Anyone who has spent any amount of time reading or watching science fiction knows that the machines are bound to rise against us. It’s just a matter of time. From Stanley Kubrick’s 2001: A Space Odyssey to James Cameron’s The Terminator, the idea of killer machines has long been a trope of the genre, exploring the dangers inherent in a world that steadily grows more dependent on technology. Paradroid, a top down shoot ‘em up game for the Commodore 64 added another brilliant chapter to cannon of literature, film and video games devoted to the idea.
Released in 1985, the game was designed by Andrew Braybrook (creator of Gribbly’s Day Out and others). The game told the story of a fleet of Robo-Freighters on their way to the Beta-Ceti system. Along the way, the robots on board the ships were turned against the human crew. Your mission is to control droid 001, the Influence Device, and use him to destroy the other bots.

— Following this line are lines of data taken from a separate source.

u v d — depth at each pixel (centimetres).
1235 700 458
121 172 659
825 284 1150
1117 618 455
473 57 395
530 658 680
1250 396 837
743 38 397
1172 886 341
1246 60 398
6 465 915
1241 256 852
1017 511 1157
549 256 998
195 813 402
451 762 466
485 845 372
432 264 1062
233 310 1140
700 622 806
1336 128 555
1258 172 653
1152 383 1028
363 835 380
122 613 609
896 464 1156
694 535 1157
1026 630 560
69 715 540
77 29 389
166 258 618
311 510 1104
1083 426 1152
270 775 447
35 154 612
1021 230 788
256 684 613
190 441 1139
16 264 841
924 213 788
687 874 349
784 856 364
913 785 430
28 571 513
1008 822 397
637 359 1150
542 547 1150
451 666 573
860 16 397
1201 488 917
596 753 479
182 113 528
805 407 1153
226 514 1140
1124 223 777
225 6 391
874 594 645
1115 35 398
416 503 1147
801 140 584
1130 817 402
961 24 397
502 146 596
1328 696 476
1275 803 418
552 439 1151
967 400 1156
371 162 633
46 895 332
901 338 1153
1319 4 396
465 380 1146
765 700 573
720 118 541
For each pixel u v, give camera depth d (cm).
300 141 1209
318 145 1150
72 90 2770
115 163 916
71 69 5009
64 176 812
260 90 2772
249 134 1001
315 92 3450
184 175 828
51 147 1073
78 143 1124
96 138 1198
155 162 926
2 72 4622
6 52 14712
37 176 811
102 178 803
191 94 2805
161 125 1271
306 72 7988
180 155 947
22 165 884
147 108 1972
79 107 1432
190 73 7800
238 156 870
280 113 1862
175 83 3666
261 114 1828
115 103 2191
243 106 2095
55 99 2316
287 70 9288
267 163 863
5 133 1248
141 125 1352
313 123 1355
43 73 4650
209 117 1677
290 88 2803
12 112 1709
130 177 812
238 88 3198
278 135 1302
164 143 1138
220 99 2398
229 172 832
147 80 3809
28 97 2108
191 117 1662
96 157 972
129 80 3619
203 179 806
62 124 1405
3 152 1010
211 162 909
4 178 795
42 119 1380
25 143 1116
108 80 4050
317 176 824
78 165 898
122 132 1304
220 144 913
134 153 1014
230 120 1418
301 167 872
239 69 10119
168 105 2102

There are 24 different types of droid that players face, each represented by a three digit number that corresponds to their power. The bot classes are: Influence (your character), Disposa, Servant, Messenger, Maintenance, Crew, Sentinel, Battle, Security, and the 999 Command Cyborg. You can destroy the bots by shooting, ramming, or controlling them, but as an 001 type bot your power is limited. Your laser and shield help, but not much. The best method for defeating your enemies is to take control of them.
Controlling a bot is accomplished by entering the transfer mode and then ramming into the enemy bot in question. This sends the player into a competition with the hostile bot which requires you to collect blocks through a system of circuit diagrams and logic gates. The enemy bot is engaged in the same task. If both bots end with an equal number of blocks, the competition is a tie and starts again. If you collect fewer than the enemy, the bot you are controlling is destroyed. If it happens to be the Influence Device, the game is over. Once you take over a bot, the previously controlled bot is destroyed.
Each of the eight freighters consists of multiple floors which must be completely cleared of hostile bots. Clear all freighters, and you don’t exactly win. Instead, you begin the game again with the difficulty increased.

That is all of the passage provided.